Supplied data below:
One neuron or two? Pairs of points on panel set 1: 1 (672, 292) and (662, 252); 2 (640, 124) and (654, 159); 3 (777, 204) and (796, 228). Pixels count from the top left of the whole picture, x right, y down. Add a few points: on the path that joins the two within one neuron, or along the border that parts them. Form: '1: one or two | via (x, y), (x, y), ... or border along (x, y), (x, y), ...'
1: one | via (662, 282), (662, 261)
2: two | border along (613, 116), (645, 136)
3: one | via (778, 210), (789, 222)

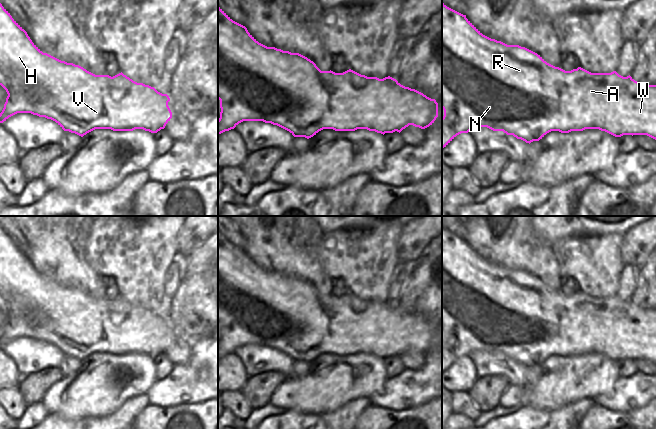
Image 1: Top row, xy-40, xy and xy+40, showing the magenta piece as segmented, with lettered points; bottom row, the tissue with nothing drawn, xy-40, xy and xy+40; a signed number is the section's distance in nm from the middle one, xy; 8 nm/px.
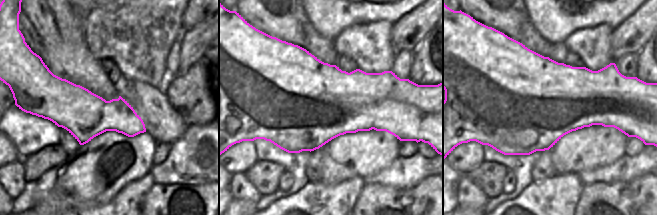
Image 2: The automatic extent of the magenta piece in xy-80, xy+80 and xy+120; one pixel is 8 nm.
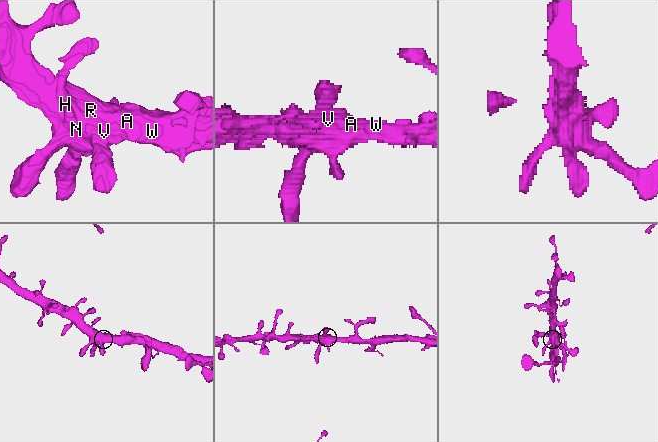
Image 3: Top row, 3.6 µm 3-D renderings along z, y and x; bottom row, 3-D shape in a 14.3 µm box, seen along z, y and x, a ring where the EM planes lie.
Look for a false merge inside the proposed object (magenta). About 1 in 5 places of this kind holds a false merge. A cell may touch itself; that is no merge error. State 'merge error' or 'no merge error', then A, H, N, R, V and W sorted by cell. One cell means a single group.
End of Supplied data.
■ Exercise prompt ■
All lines that contain the word "Image" must be copied from the records above.

■ Output for this exercise ■
Image 1: Top row, xy-40, xy and xy+40, showing the magenta piece as segmented, with lettered points; bottom row, the tissue with nothing drawn, xy-40, xy and xy+40; a signed number is the section's distance in nm from the middle one, xy; 8 nm/px.
Image 2: The automatic extent of the magenta piece in xy-80, xy+80 and xy+120; one pixel is 8 nm.
Image 3: Top row, 3.6 µm 3-D renderings along z, y and x; bottom row, 3-D shape in a 14.3 µm box, seen along z, y and x, a ring where the EM planes lie.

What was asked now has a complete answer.